= Anab =

Biblical city

Anab (עֲנָב, Anav) is a city mentioned in the Hebrew Bible. It is mentioned in the Book of Joshua as one of the cities in the Judaean Mountains from which Joshua expelled the Anakim.

==In the Hebrew Bible==
Anav is mentioned in Joshua 11:21:

At that time, Joshua went and wiped out the Anakites from the hill country, from Hebron, Debir, and Anab, from the entire hill country of Judah, and from the entire hill country of Israel; Joshua proscribed them and their towns.

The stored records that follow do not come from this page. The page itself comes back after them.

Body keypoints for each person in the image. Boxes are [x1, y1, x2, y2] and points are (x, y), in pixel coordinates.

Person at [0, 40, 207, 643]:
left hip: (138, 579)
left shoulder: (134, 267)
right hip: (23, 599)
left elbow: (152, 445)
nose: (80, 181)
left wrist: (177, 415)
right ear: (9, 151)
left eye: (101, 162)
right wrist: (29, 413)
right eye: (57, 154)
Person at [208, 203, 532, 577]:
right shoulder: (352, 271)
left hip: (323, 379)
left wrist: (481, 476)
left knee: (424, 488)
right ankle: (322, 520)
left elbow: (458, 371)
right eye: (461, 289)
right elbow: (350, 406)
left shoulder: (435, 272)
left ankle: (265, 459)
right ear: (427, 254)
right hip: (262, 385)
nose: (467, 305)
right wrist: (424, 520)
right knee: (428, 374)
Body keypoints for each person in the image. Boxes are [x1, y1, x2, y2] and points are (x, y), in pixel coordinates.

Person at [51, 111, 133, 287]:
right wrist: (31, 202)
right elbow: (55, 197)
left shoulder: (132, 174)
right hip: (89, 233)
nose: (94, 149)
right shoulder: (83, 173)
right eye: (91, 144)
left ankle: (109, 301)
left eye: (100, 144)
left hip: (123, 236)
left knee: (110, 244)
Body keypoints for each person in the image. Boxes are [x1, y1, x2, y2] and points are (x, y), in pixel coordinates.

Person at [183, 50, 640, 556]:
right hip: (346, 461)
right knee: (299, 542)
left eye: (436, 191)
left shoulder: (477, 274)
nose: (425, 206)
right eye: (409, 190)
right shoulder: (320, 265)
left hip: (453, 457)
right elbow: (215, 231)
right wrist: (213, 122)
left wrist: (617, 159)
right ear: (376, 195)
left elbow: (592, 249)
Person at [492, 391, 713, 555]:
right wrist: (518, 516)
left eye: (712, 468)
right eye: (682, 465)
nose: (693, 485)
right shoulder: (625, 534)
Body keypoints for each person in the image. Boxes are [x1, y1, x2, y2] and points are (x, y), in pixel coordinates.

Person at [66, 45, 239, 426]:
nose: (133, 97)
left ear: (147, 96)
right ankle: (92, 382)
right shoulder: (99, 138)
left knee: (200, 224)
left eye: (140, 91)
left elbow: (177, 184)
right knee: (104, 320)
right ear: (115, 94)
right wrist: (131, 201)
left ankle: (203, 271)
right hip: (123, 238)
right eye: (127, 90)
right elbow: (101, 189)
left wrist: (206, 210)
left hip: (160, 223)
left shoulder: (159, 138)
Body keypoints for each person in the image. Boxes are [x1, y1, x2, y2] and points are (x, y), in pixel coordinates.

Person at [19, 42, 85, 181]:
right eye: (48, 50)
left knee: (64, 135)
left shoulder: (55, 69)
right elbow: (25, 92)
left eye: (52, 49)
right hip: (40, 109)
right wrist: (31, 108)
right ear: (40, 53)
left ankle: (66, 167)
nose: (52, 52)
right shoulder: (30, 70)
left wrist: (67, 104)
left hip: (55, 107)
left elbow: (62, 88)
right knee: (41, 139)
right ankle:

Later, Joshua 15:50 lists Anav as one of several sites incorporated into the hilly parts of the territory of the Tribe of Judah.

==In later sources==
Anab was mentioned in a Jewish document, written in Hebrew, self-dated to the "4th year after the destruction of the house of Israel", which scholars put at 140 CE, four years after the Roman suppression of the Bar Kokhba revolt.

==Archeology==
Anav is identified with today's Khirbet Anab. It lies among the Hebron Hills, 10 mi south-south-west of Hebron, in the West Bank.

'Anab al-Kabir used to be a sizeable village with 60 taxpayers, as noted by Hütteroth and Abdulfattah. The cause of its destruction remains unknown. Currently, it is occupied by Bedouins from the Ramad'in tribe, who likely settled there during the Jordanian control of the West Bank (1948–1967).

A basilical-shaped church with Greek and Christian Palestinian Aramaic inscriptions was found at the site. The entire complex is 38 x 20 meters. Mosaic floors were discovered throughout the site; they suffered iconoclastic destruction during the early Islamic period (c. 8th century CE). The rooms of the complex were used for habitation during the Mamluk period in the 13th and 14th centuries.